Invoco, agora, a brilhante análise do antropólogo Roberto DaMatta, em sua obra-prima Carnavais, Malandros e Heróis, de 1979. Ao analisar as formas rituais básicas da sociedade brasileira – carnavais, paradas militares e procissões -, ele constrói um triângulo de heróis, cada um relacionado a um ritual e resultado da nossa composição identitária – europeu, negro, índio – cada um com sua característica própria:

Procissões = santo = romeiros = peregrinos = renunciadores

Carnavais = malandros = seres marginais e/ou liminais

Paradas = Caxias = “caxias” = autoridades = leis = quadrados

A trajetória de personagens como o Capitão Nascimento nos leva a classificá-los como o herói renunciador, aquele que se situa entre o caxias e o malandro, conforme definido por Da Matta:

“(…) aquele que, por meio de instrumentos, modos diversos e em níveis diferentes, rejeita o mundo social tal como ele é e se apresenta. Assim, se o caxias reforça a ordem social e deseja mantê-la como ela é, e se o malandro, enquanto personagem intersticial, não deseja modificá-lo, o renunciador deseja realmente uma outra realidade. (…) Em vez de discursar ou escrever, cantar e dançar, o renunciador reza e caminha, procurando a terra da promissão, onde os homens finalmente poderão realizar seus ideais de justiça e paz social.” (p. 205-206)

Porém, nessa busca pelo paraíso na Terra, o herói renunciador deixa de lado suas vaidades, seu egoísmo e seu orgulho, abandonando o mundo material, vivendo para o seu grupo. O resultado desse percurso é sua individualização. Na sua trajetória em busca de um mundo pacífico e do bem estar de todos os homens, o herói renunciador termina por criar um regime totalitário para que sua visão de mundo seja concretizada. Isso lembra alguma coisa?

Sei não, mas acho que já vivenciamos esta história e não faz muito tempo. A partir do momento em que a força voltar a se tornar solução para nossos problemas, estaremos perdidos.
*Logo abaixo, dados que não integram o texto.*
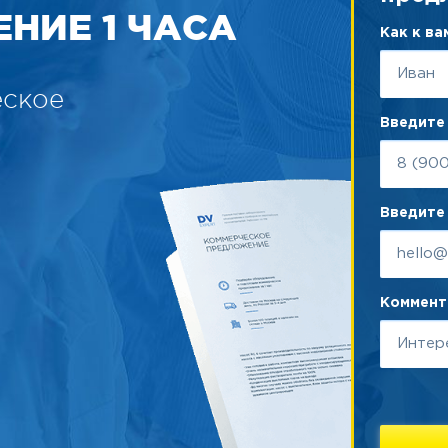
НИЕ 1 ЧАСА
Как к в
еское
Введите
Введите 
Коммента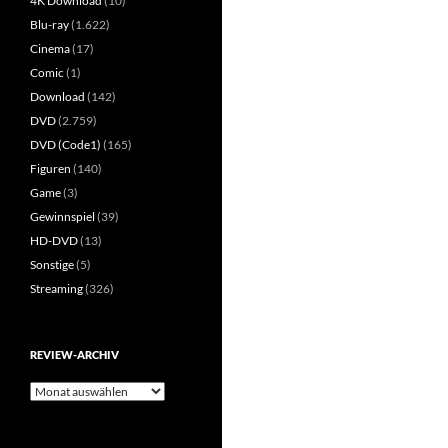
4K Download
(10)
Blu-ray
(1.622)
Cinema
(17)
Comic
(1)
Download
(142)
DVD
(2.759)
DVD (Code1)
(165)
Figuren
(140)
Game
(3)
Gewinnspiel
(39)
HD-DVD
(13)
Sonstige
(5)
Streaming
(326)
REVIEW-ARCHIV
Review-
Archiv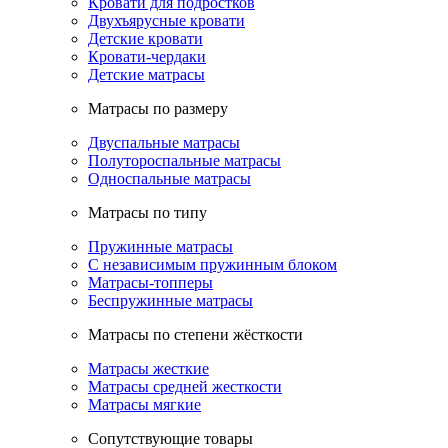
Кровати для подростков
Двухъярусные кровати
Детские кровати
Кровати-чердаки
Детские матрасы
Матрасы по размеру
Двуспальные матрасы
Полутороспальные матрасы
Односпальные матрасы
Матрасы по типу
Пружинные матрасы
С независимым пружинным блоком
Матрасы-топперы
Беспружинные матрасы
Матрасы по степени жёсткости
Матрасы жесткие
Матрасы средней жесткости
Матрасы мягкие
Сопутствующие товары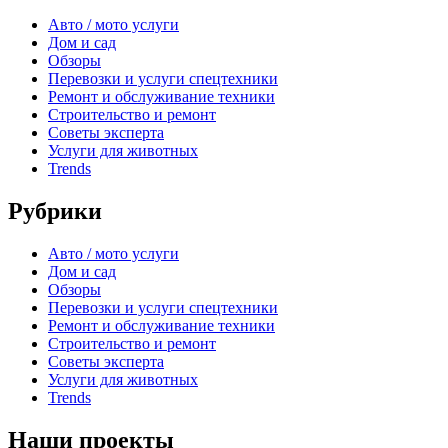
Авто / мото услуги
Дом и сад
Обзоры
Перевозки и услуги спецтехники
Ремонт и обслуживание техники
Строительство и ремонт
Советы эксперта
Услуги для животных
Trends
Рубрики
Авто / мото услуги
Дом и сад
Обзоры
Перевозки и услуги спецтехники
Ремонт и обслуживание техники
Строительство и ремонт
Советы эксперта
Услуги для животных
Trends
Наши проекты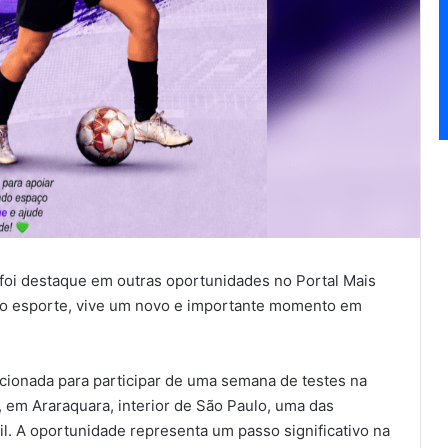
á foi destaque em outras oportunidades no Portal Mais
no esporte, vive um novo e importante momento em
ecionada para participar de uma semana de testes na
, em Araraquara, interior de São Paulo, uma das
il. A oportunidade representa um passo significativo na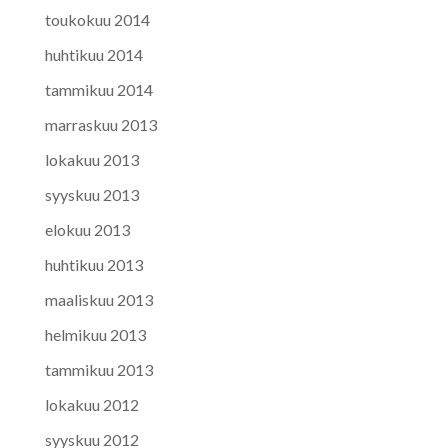
toukokuu 2014
huhtikuu 2014
tammikuu 2014
marraskuu 2013
lokakuu 2013
syyskuu 2013
elokuu 2013
huhtikuu 2013
maaliskuu 2013
helmikuu 2013
tammikuu 2013
lokakuu 2012
syyskuu 2012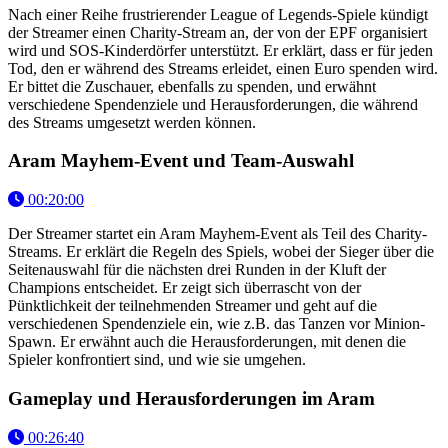
Nach einer Reihe frustrierender League of Legends-Spiele kündigt
der Streamer einen Charity-Stream an, der von der EPF organisiert
wird und SOS-Kinderdörfer unterstützt. Er erklärt, dass er für jeden
Tod, den er während des Streams erleidet, einen Euro spenden wird.
Er bittet die Zuschauer, ebenfalls zu spenden, und erwähnt
verschiedene Spendenziele und Herausforderungen, die während
des Streams umgesetzt werden können.
Aram Mayhem-Event und Team-Auswahl
00:20:00
Der Streamer startet ein Aram Mayhem-Event als Teil des Charity-
Streams. Er erklärt die Regeln des Spiels, wobei der Sieger über die
Seitenauswahl für die nächsten drei Runden in der Kluft der
Champions entscheidet. Er zeigt sich überrascht von der
Pünktlichkeit der teilnehmenden Streamer und geht auf die
verschiedenen Spendenziele ein, wie z.B. das Tanzen vor Minion-
Spawn. Er erwähnt auch die Herausforderungen, mit denen die
Spieler konfrontiert sind, und wie sie umgehen.
Gameplay und Herausforderungen im Aram
00:26:40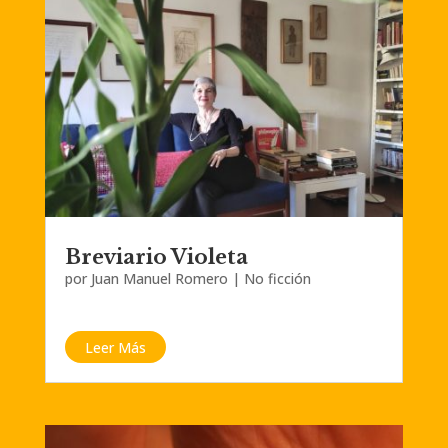
Breviario Violeta
por
Juan Manuel Romero
|
No ficción
Leer Más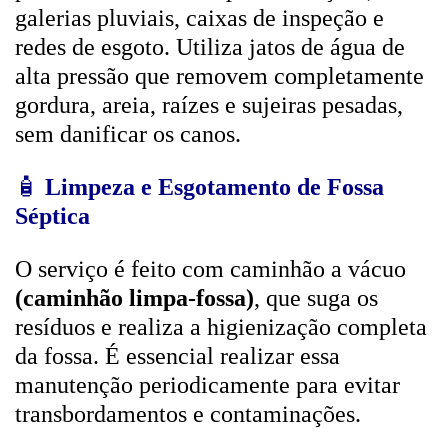
galerias pluviais, caixas de inspeção e
redes de esgoto. Utiliza jatos de água de
alta pressão que removem completamente
gordura, areia, raízes e sujeiras pesadas,
sem danificar os canos.
🧴
Limpeza e Esgotamento de Fossa
Séptica
O serviço é feito com caminhão a vácuo
(caminhão limpa-fossa)
, que suga os
resíduos e realiza a higienização completa
da fossa. É essencial realizar essa
manutenção periodicamente para evitar
transbordamentos e contaminações.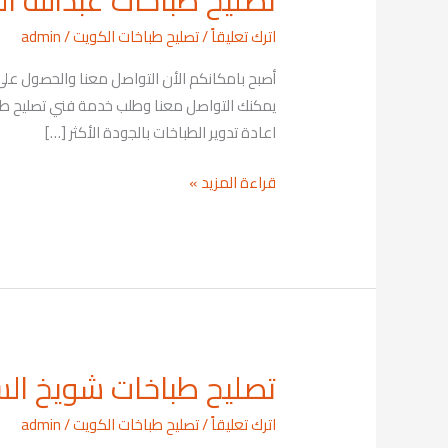
تصليح طباخات عبدالله المبارك
طباخات
اترك تعليقاً
/
تصليح طباخات الكويت
/
admin
عبدالله
المبارك
الصباح
69001113
اعادة تدوير الطباخات بالجودة الأكثر […]
قراءة المزيد »
تصليح طباخات شويخ السكنية 3
تصليح
طباخات
اترك تعليقاً
/
تصليح طباخات الكويت
/
admin
شويخ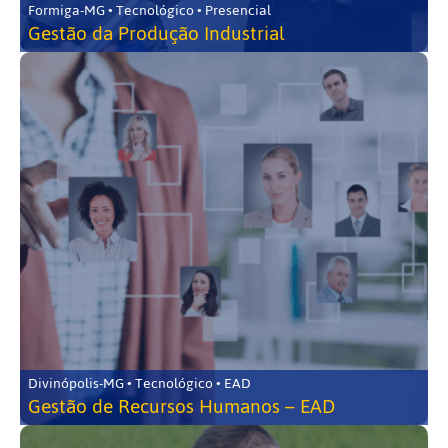
Formiga-MG • Tecnológico • Presencial
Gestão da Produção Industrial
Divinópolis-MG • Tecnológico • EAD
Gestão de Recursos Humanos – EAD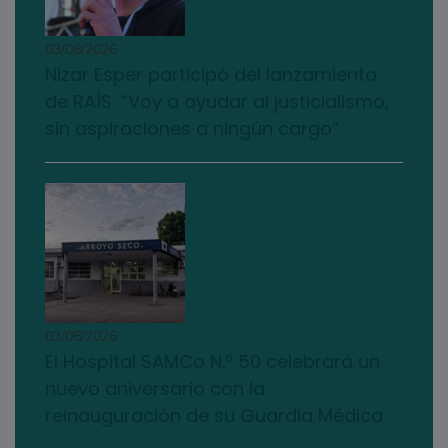
03/08/2026
Nizar Esper participó del lanzamiento
de RAÍS: “Voy a ayudar al justicialismo,
sin aspiraciones a ningún cargo”
03/08/2026
El Hospital SAMCo N.º 50 celebrará un
nuevo aniversario con la
reinauguración de su Guardia Médica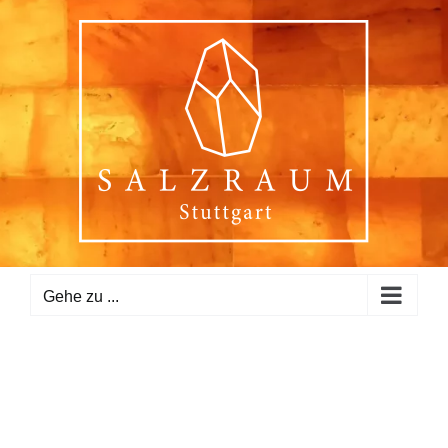
Zum
Inhalt
springen
Gehe zu ...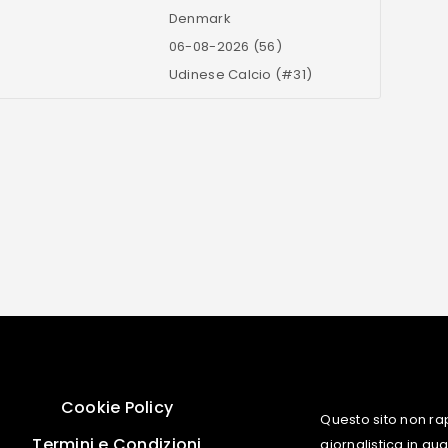
Denmark
06-08-2026 (56)
Udinese Calcio (#31)
Cookie Policy
Questo sito non ra
Termini e Condizioni
giornalistica in q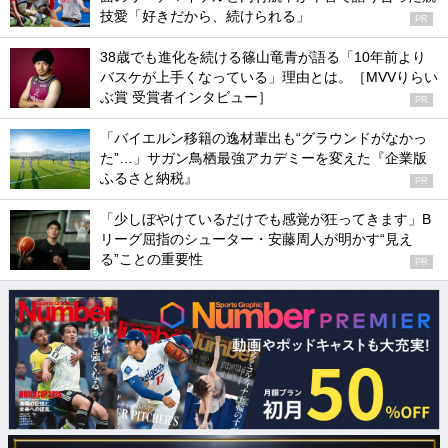
技愛「好きだから、続けられる」
PR
38歳でも進化を続ける篠山竜青が語る「10年前より
バスケが上手くなっている」理由とは。［MVVりらい
ぶ賞 受賞者インタビュー］
PR
「バイエルン移籍の逸材輩出も“グラウンドがなかっ
た”…」サガン鳥栖最強アカデミーを変えた『企業版
ふるさと納税』
PR
「少しぼやけているだけでも感覚が狂ってきます」B
リーグ屈指のシューター・安藤周人が明かす“見え
る”ことの重要性
PR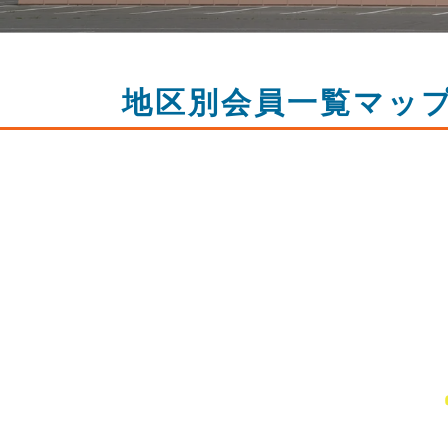
地区別会員一覧マッ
O país não precisa de salvadores, nem de messias, nem de idolos, e muito menos de heróis…

e por mais que a gente ache legal nos quadrinhos e no cinema um cara – ou vários deles – tomar prá si a responsabilidade de resolver os problemas por nós, na vida real o buraco é mais embaixo.

Essa discussão em cima do filme, dos seus efeitos, vai rolar ainda por muito tempo, gerando coisas como tentativas de censura, protestos da polícia, protestos das organizações não-governamentais, whatever… e vem uma série de tv aí, prá perpetuar ainda mais as discussões.

Preocupante mesmo é o efeito na massa. Os próximos capítulos prometem ser fascinantes!!!!!!!!!!